A new industry report released by ResearchAndMarkets.com projects that Africa’s gift card industry will expand to about $8.5 billion by 2030, driven by fintech platforms, payment ecosystems and major retail chains reshaping how stored-value products are issued and used across the continent.
According to the Q1 2026 update of its databook on Africa’s gift card business and investment opportunities, the sector is expected to grow 11.6 per cent year-on-year to reach $5.6 billion in 2026, following a strong 12.5 per cent compound annual growth recorded between 2021 and 2025. Analysts forecast a further 10.9 per cent CAGR from 2026 through 2030, signalling sustained expansion.
The report notes that competition over the next few years will centre on distribution dominance, with fintech marketplaces expanding cross-border catalogues, payment networks embedding vouchers into everyday transactions, and retailers strengthening loyalty ecosystems to retain stored value within their platforms.
Africa’s market remains fragmented by country, operating at the intersection of retail gift cards, digital vouchers and fintech-driven prepaid systems. Competitive intensity is strongest where modern retail chains have scaled omnichannel operations and digital financial platforms already distribute value products through apps and merchant networks.

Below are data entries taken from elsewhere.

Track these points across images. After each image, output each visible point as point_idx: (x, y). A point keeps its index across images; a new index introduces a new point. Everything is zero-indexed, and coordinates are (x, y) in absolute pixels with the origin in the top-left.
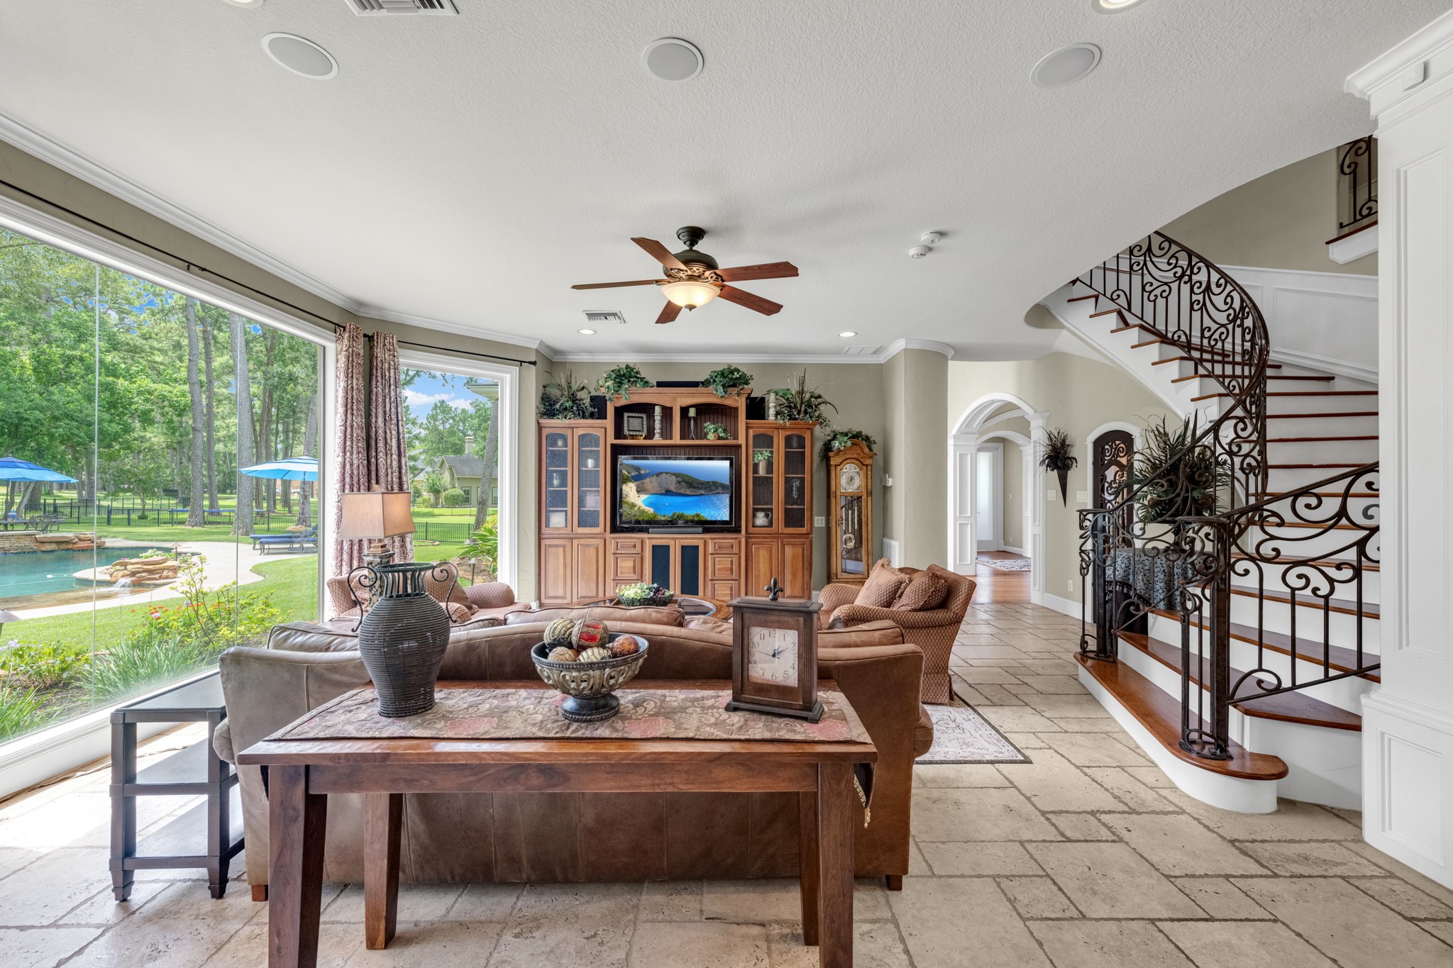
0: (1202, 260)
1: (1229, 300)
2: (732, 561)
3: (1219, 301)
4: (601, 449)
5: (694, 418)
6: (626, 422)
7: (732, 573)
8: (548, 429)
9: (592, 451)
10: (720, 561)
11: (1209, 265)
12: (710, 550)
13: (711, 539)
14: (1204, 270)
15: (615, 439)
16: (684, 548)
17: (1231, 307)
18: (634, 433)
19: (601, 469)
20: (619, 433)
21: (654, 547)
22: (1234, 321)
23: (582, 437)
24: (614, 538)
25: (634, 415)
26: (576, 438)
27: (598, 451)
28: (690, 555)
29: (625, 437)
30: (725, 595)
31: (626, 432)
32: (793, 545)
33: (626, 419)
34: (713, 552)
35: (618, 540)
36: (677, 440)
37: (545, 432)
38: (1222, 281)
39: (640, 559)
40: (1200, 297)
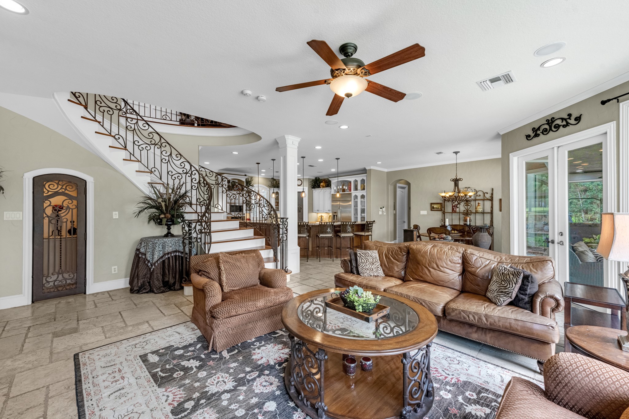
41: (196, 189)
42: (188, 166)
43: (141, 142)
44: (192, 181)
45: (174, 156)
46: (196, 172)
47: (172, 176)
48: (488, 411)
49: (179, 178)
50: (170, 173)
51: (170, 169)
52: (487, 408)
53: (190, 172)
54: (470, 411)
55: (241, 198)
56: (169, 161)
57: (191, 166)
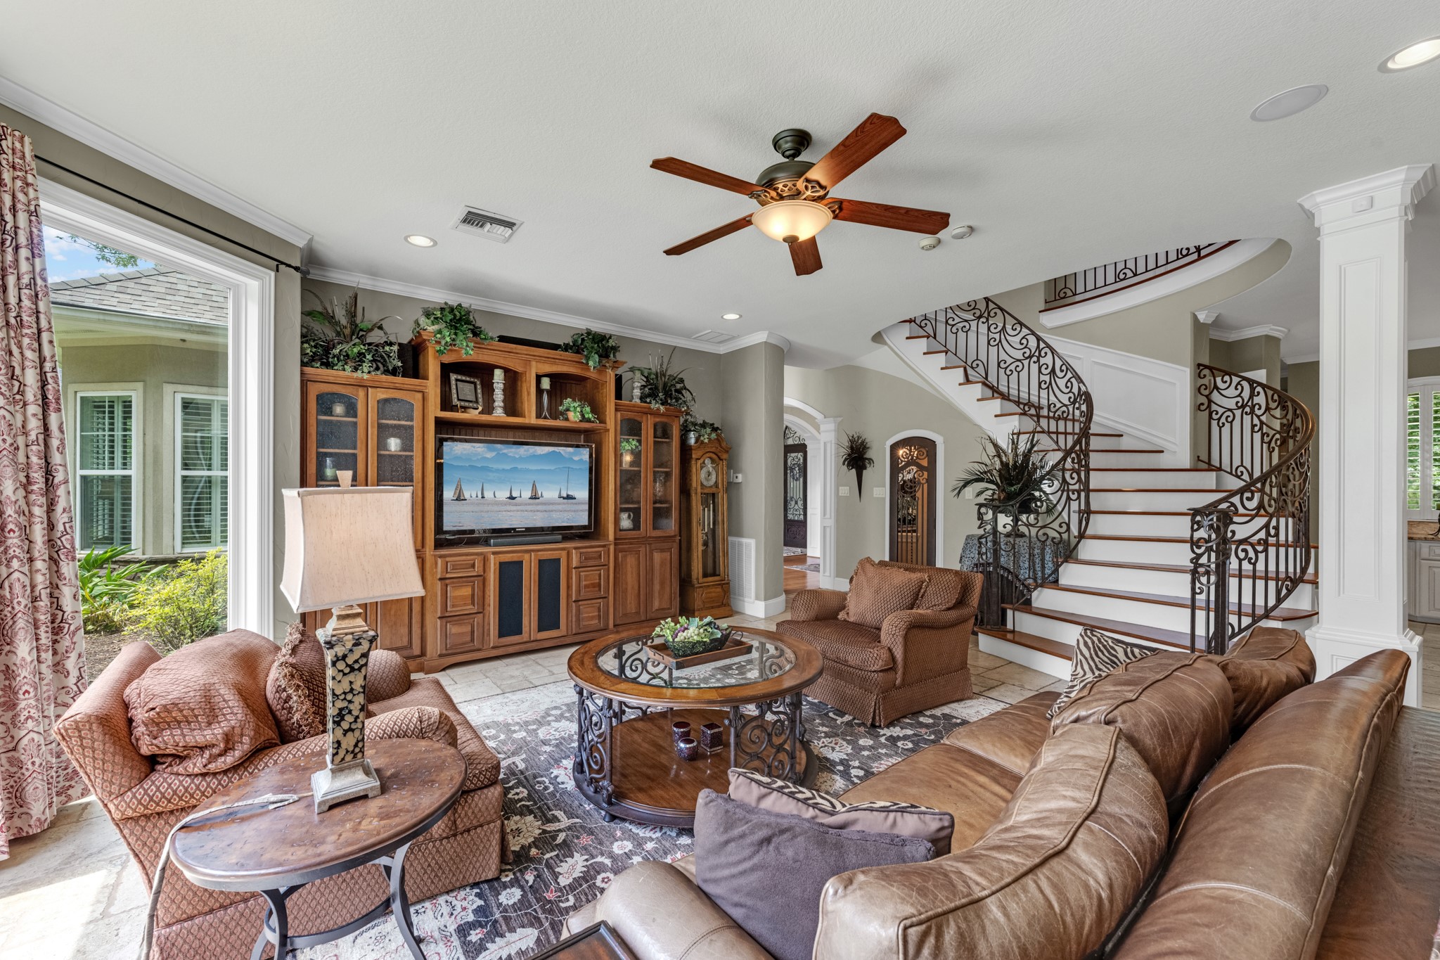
0: (1048, 346)
1: (1069, 384)
2: (600, 575)
3: (1062, 383)
4: (416, 423)
5: (547, 391)
6: (454, 387)
7: (600, 590)
8: (318, 385)
9: (400, 426)
10: (586, 576)
11: (1053, 351)
12: (575, 563)
13: (575, 548)
14: (1050, 354)
15: (442, 410)
16: (542, 563)
17: (1070, 392)
18: (467, 404)
19: (417, 453)
20: (446, 404)
21: (501, 564)
22: (1074, 403)
23: (383, 403)
24: (441, 557)
25: (464, 378)
26: (372, 404)
27: (411, 427)
28: (549, 570)
29: (453, 408)
30: (592, 618)
31: (455, 402)
32: (662, 551)
33: (453, 382)
34: (579, 565)
35: (448, 559)
36: (531, 418)
37: (314, 390)
38: (1064, 368)
39: (481, 583)
40: (1047, 378)
41: (1048, 388)
42: (1033, 342)
43: (957, 320)
44: (1040, 371)
45: (1009, 327)
46: (1047, 350)
47: (1006, 368)
48: (564, 881)
49: (1018, 369)
50: (1002, 365)
51: (1003, 356)
52: (568, 882)
53: (1037, 354)
54: (575, 858)
55: (1247, 419)
56: (1000, 341)
57: (1039, 339)
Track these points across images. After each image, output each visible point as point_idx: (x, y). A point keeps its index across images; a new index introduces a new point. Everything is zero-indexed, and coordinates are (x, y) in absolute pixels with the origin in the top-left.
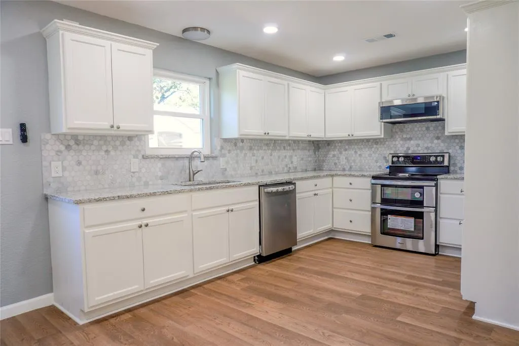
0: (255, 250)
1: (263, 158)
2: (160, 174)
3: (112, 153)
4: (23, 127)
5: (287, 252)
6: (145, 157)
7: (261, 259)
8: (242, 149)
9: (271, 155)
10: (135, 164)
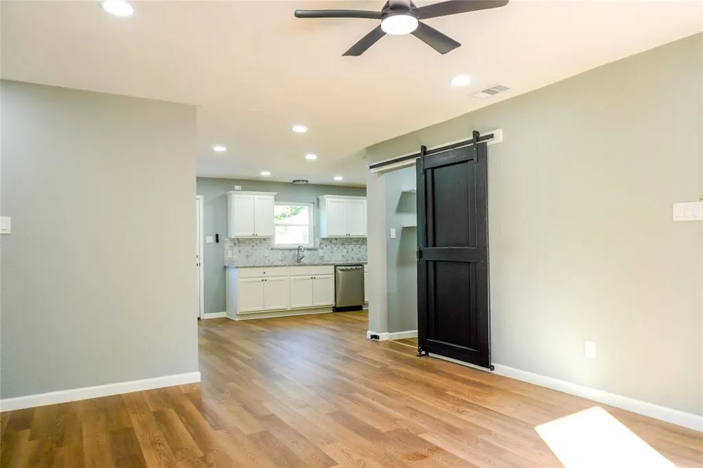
0: (331, 302)
1: (352, 250)
2: (280, 258)
3: (255, 247)
4: (217, 236)
5: (358, 308)
6: (272, 249)
7: (336, 309)
8: (336, 244)
9: (360, 248)
10: (267, 252)
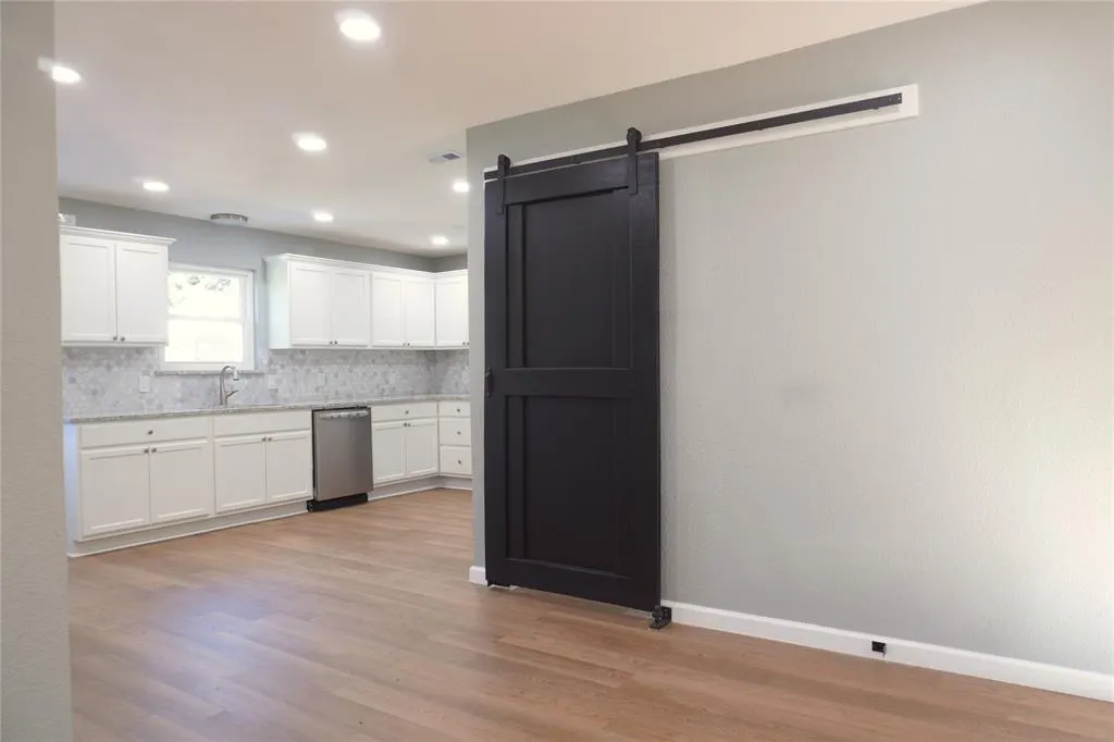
0: (307, 492)
1: (336, 376)
2: (179, 395)
3: (115, 369)
5: (359, 499)
6: (159, 374)
7: (315, 505)
8: (302, 363)
9: (351, 371)
10: (145, 382)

Among leading players, Flutterwave runs a dedicated marketplace offering third-party gift cards and voucher codes, competing primarily on speed of delivery and catalogue depth. In North Africa, Fawry integrates e-vouchers and partner offers into its payments ecosystem, leveraging its wide merchant acceptance network.
Retail incumbents in South Africa — including Pick n Pay, Shoprite Group and Checkers — are shaping closed-loop competition through loyalty-linked products that influence where customers earn and spend stored value.
Recent deal activity has occurred largely in adjacent retail and payment infrastructure rather than among pure-play gift card firms. For instance, Pepkor’s acquisition of Retailability brands expanded store networks that could later support voucher distribution. In Egypt, Fawry’s partnerships with Orange Egypt and FORSA have strengthened its ecosystem scale and bundling capacity.
In Kenya, digital vouchers are increasingly delivered through mobile-money wallets such as M-Pesa and accepted via payment rails linked to Safaricom infrastructure. Analysts say this trend reflects how mobile money has become the default transaction layer for daily spending, making gift cards a natural extension of existing payment habits.
Meanwhile, in Nigeria, demand for international brand gift cards is rising as consumers use them to bypass limits on cross-border payments for streaming, gaming and global e-commerce. Platforms such as Paystack and Flutterwave facilitate distribution of prepaid value as part of broader merchant payment solutions.
Corporate adoption is also accelerating. Companies increasingly deploy reloadable or multi-merchant gift cards for staff rewards, incentives and disbursements, replacing cash-based bonuses because they offer greater auditability and reduce leakage risks. Industry observers expect business-to-business and hybrid B2B2C use cases to outpace consumer gifting growth in coming years.
The study concludes that digital-first issuance will dominate new gift card supply, with physical cards gradually declining in strategic importance and surviving mainly in malls and supermarkets. Super-apps and online marketplaces are likely to treat gift cards less as traditional presents and more as balance-management tools designed to lock users into their ecosystems.
With Africa’s payments landscape estimated at roughly $17.7 billion and still expanding, analysts say the convergence of fintech innovation, retail distribution power and mobile-money adoption is set to redefine the role of stored-value instruments across the continent’s commerce ecosystem.